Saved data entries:

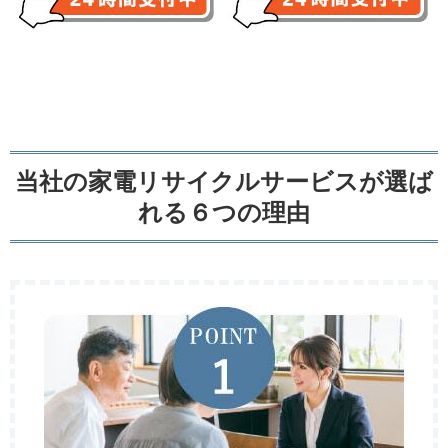
当社の家電リサイクルサービスが選ば
れる６つの理由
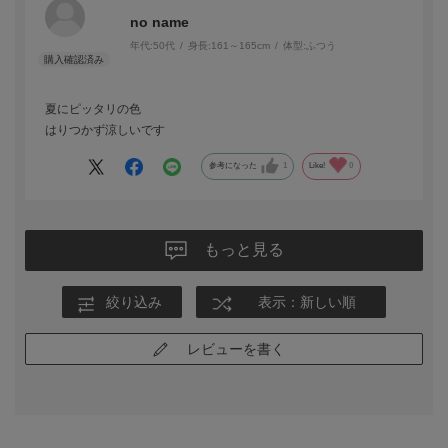
no name
年代:
50代
身長:
161～165cm
体型:
ふつう
夏にピッタリの色
はりつかず涼しいです
参考になった
1
Like!
0
もっと見る
絞り込み
表示：新しい順
レビューを書く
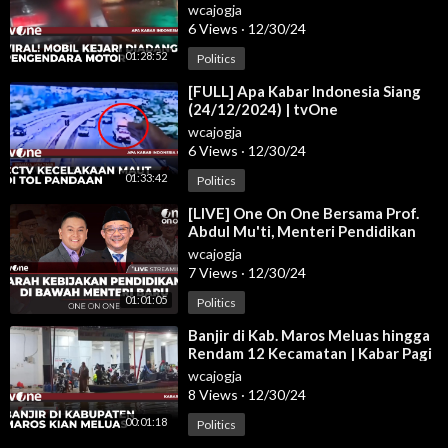
wcajogja
6 Views
·
12/30/24
01:28:52
Politics
⁣[FULL] Apa Kabar Indonesia Siang
(24/12/2024) | tvOne
wcajogja
6 Views
·
12/30/24
01:33:42
Politics
⁣[LIVE] One On One Bersama Prof.
Abdul Mu'ti, Menteri Pendidikan
Dasar Dan Menengah RI | tvOne
wcajogja
7 Views
·
12/30/24
01:01:05
Politics
⁣Banjir di Kab. Maros Meluas hingga
Rendam 12 Kecamatan | Kabar Pagi
tvOne
wcajogja
8 Views
·
12/30/24
00:01:18
Politics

**DIRECTIONS**
For every entry, return its exact wording and leave out any image.

**RESPONSE BELOW**
当社の家電リサイクルサービスが選ば
れる６つの理由
no name
年代:
50代
身長:
161～165cm
体型:
ふつう
夏にピッタリの色
はりつかず涼しいです
参考になった
1
Like!
0
もっと見る
絞り込み
表示：新しい順
レビューを書く
wcajogja
6 Views
·
12/30/24
01:28:52
Politics
⁣[FULL] Apa Kabar Indonesia Siang
(24/12/2024) | tvOne
wcajogja
6 Views
·
12/30/24
01:33:42
Politics
⁣[LIVE] One On One Bersama Prof.
Abdul Mu'ti, Menteri Pendidikan
Dasar Dan Menengah RI | tvOne
wcajogja
7 Views
·
12/30/24
01:01:05
Politics
⁣Banjir di Kab. Maros Meluas hingga
Rendam 12 Kecamatan | Kabar Pagi
tvOne
wcajogja
8 Views
·
12/30/24
00:01:18
Politics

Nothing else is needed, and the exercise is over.